The electronics shops are amazing. On the other hand, it made me realize how lucky I am to live near J B Saunders, an electronics shop in Boulder which I’ve frequented since my college days. Saunders doesn’t have either the breadth or the depth of the shops in Akihabara, but it does offer the same hands-on shopping experience described in the Dangerous Prototypes video.
I spent most of my time in Sengoku. Their selection of hand tools is stunning; they have have just about every tool for electronics or small mechanical work that you can think of, and many you wouldn’t think of. It’s not terribly practical to shop for electronics supplies spontaneously, since you have to guess at what might be useful in the future for some hypothetical project. I ended up buying a bunch of these:
They’re SMT to PTH adapter boards. I’m going to take the liberty of saying that if that doesn’t mean anything to you already, then the explanation probably wouldn’t be very interesting.
We also looked around in a computer shop that sells both complete systems–mostly laptops–and components for building your own. Upstairs was a department for hobbyist robotics, with lots of parts (both electronic and mechanical) and things like ready-to-go hexapods. They had a remarkable Acer laptop with a second touch-sensitive LCD in place of the usual keyboard and touchpad. Tracie became somewhat enamoured of a pink Sony Vaio, but we managed to escape without any rash purchases.
After that I managed to not get sucked into the serious otaku destinations like the manga and figurine shopes, although we were somewhat tempted by the official Gundam Cafe and Bar. We saw someone in a stunningly accurate Hatsune Miku costume; unfortunately she vanished while I was digging my camera out of the bag.

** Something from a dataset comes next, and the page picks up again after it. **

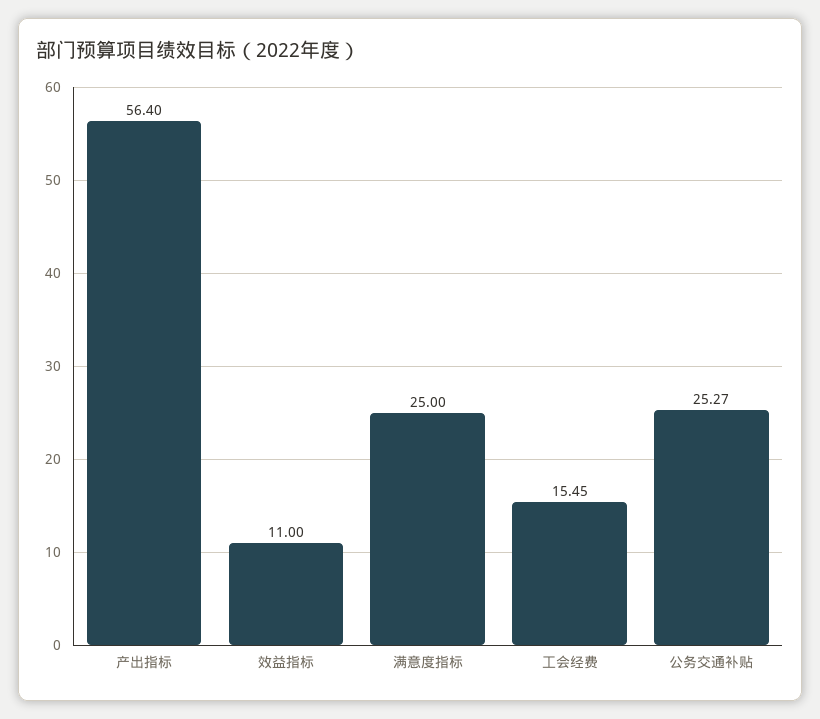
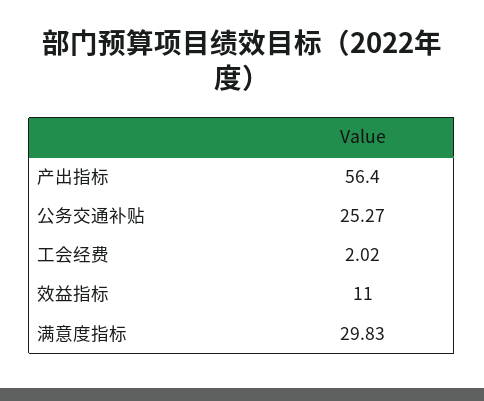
满意度指标: 25 -> 29.83
工会经费: 15.45 -> 2.02

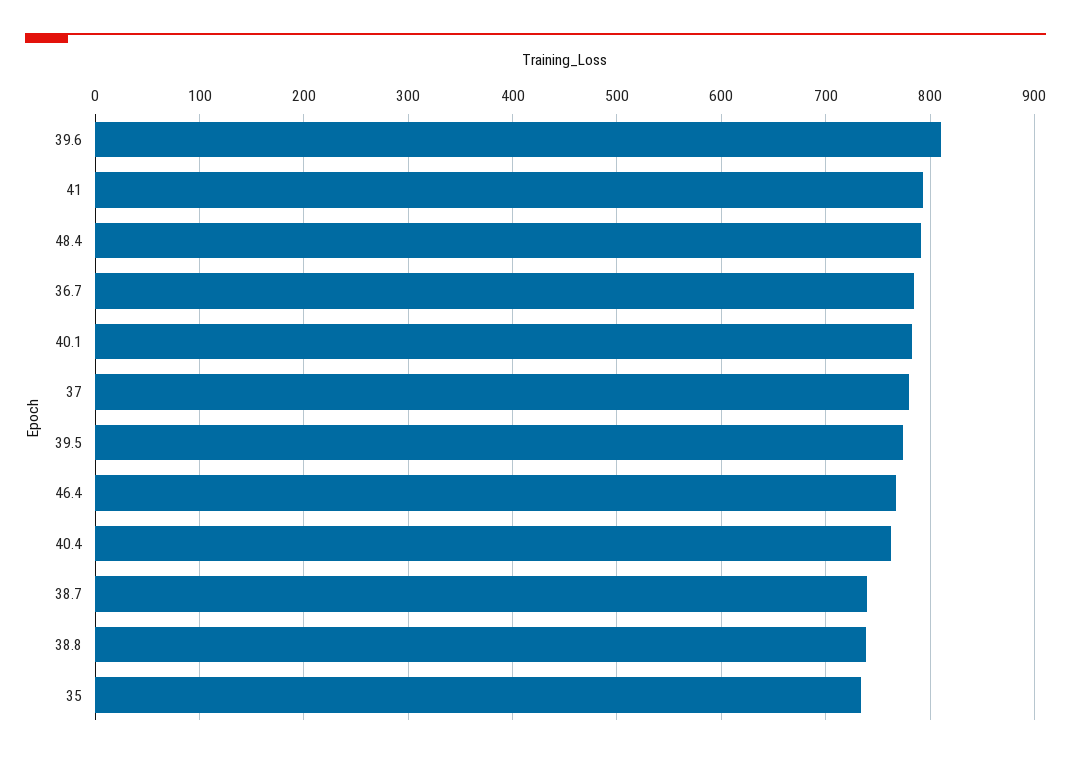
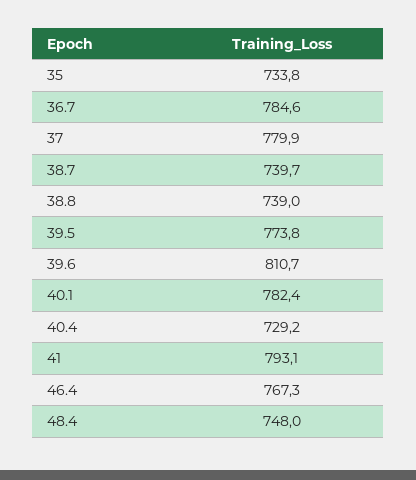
48.4: 790 -> 748
40.4: 760 -> 729.2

Yesterday we poked around Asakusa, visiting our favorite spots like the washi store and small park next to the Senso-ji temple. We noticed that there’s been some sort of restructuring by whatever entity manages this area. In the past there have been a number of temporary stalls which sell food, including the Noodle Lady whom I described during our first visit some years ago. These are gone without a trace. Near the same area, on a perpendicular street, are a number of new stalls which generally look more permanent, and house vendors of clothing, traditional housewares, etc. I don’t know what the reasoning behind the change was, but I assume that it must have something to do with the collapse of the tourist trade last year. Happily, the tourists have returned in droves.
Tracie noticed, while I was writing this entry, that the Sky Tree is partially illuminated with a nice shade of purple:
There are other things I could write about, but I’m pretty sleepy so I’m going to stop here. Tomorrow we make our traditional trip to Hase, near Kamakura, to see the Great Buddha.